L’urbanisation se diffuse du Proche-Orient en Grèce et en Afrique du Nord, puis à l’Europe par le bassin méditerranéen. Hiérakopolis est la première ville égyptienne. Située en Haute-Egypte, elle est fondée vers -3000 et constitue un carrefour commercial entre le désert (minerai), l’Afrique (ivoire, peaux) et le Levant (vins). Elle comprend un quartier religieux, une enceinte et des maisons de briques crues. La tablette du roi Narmer y a été retrouvée.
L’Europe non méditerranéenne, peuplée de Celtes, connait une urbanisation tardive. Les exploitations agricoles dominent le paysage, ce qui n’exclut pas l’existence de structures collectives. Il existe des regroupements agricoles ou artisanaux qui forment des bourgs. La véritable urbanisation des Celtes n’apparait qu’au –IIe siècle avec les oppida, ces agglomérations fortifiées regroupant toutes les catégories sociales.

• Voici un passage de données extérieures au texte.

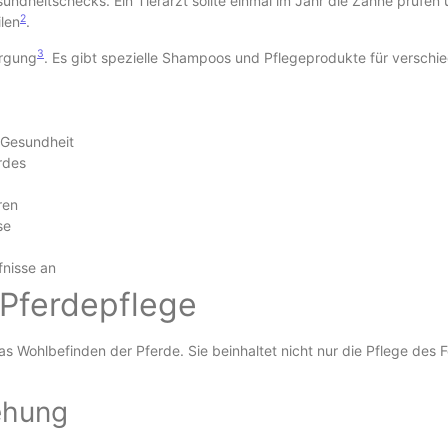
ndheitschecks. Ein Tierarzt sollte einmal im Jahr die Zähne prüfen
2
len
.
3
orgung
. Es gibt spezielle Shampoos und Pflegeprodukte für verschi
 Gesundheit
rdes
ren
se
fnisse an
Pferdepflege
das Wohlbefinden der Pferde. Sie beinhaltet nicht nur die Pflege des
ehung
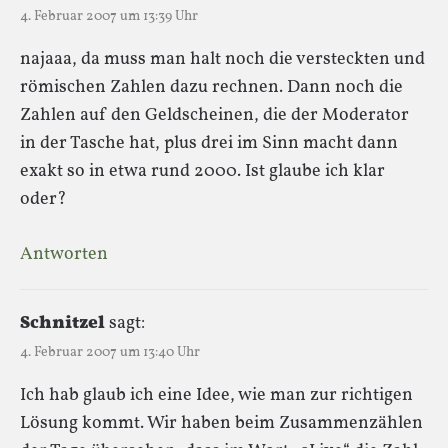
4. Februar 2007 um 13:39 Uhr
najaaa, da muss man halt noch die versteckten und
römischen Zahlen dazu rechnen. Dann noch die
Zahlen auf den Geldscheinen, die der Moderator
in der Tasche hat, plus drei im Sinn macht dann
exakt so in etwa rund 2000. Ist glaube ich klar
oder?
Antworten
Schnitzel
sagt:
4. Februar 2007 um 13:40 Uhr
Ich hab glaub ich eine Idee, wie man zur richtigen
Lösung kommt. Wir haben beim Zusammenzählen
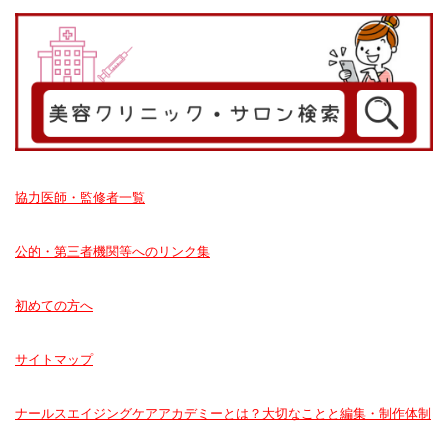
協力医師・監修者一覧
公的・第三者機関等へのリンク集
初めての方へ
サイトマップ
ナールスエイジングケアアカデミーとは？大切なことと編集・制作体制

Selon l’UNESCO, la plus ancienne ville d’Amérique est Caral au Pérou, fondée vers -3000. Néanmoins, cette décision est contestée par de nombreux archéologues qui voient dans Caral un grand complexe religieux, car il y a peu de résidences. Pour eux, la ville la plus ancienne est San Lorenzo au Mexique fondée en -1200 par les Olmèques, dont les ruines recèlent des habitations, des ateliers et des bâtiments religieux.
L’Afrique connait une urbanisation plus tardive. Les premiers regroupements de population importants datent du VIe siècle. Cependant, ces concentrations ne produisent pas de bâtiments publics, même si des spécialisations existent. Des villes, telles que Dia et Djenne au Mali prospèrent au Moyen Age avec le développement du commerce avec les Musulmans et l’Inde.

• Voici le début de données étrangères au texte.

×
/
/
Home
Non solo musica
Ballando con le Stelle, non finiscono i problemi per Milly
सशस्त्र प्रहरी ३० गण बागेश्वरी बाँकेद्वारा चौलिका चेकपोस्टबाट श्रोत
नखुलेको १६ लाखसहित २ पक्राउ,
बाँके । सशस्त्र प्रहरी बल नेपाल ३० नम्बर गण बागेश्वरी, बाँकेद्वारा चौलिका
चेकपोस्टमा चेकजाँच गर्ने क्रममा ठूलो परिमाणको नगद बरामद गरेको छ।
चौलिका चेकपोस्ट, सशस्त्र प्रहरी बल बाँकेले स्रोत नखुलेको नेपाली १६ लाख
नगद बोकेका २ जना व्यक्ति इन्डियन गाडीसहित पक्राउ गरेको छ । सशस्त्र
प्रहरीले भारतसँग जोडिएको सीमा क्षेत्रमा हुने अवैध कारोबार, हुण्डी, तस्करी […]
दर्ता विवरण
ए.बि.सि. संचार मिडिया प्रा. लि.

Certaines parties du globe ont échappé à l’urbanisation. L’Europe de l’Est, l’Asie centrale et l’Amérique du Nord sont peuplées de nomades. Ces peuples des steppes, qui pratiquent l’élevage et l’équitation ont opté pour une mobilité totale. De plus, la dimension guerrière du nomade constitue un modèle prestigieux aux yeux des autres civilisations. Etre un peuple nomade n’empêche pas l’existence de bourgs saisonniers comme celui de Kamansk en Ukraine.

Aujourd’hui, plus de 50% de la population mondiale est urbaine. Les villes ne cessent de s’agrandir en rognant sur des sites naturels ou des terres agricoles. Trente villes comptent plus de dix millions d’habitants. Les géographes les qualifient de mégapoles. 


Sources
Texte : Les Cahiers de Sciences et Vie : « Il y a 5500 ans : la naissance des villes ou l’invention de la civilisation », n°155, août 2015, pp 26 à 85.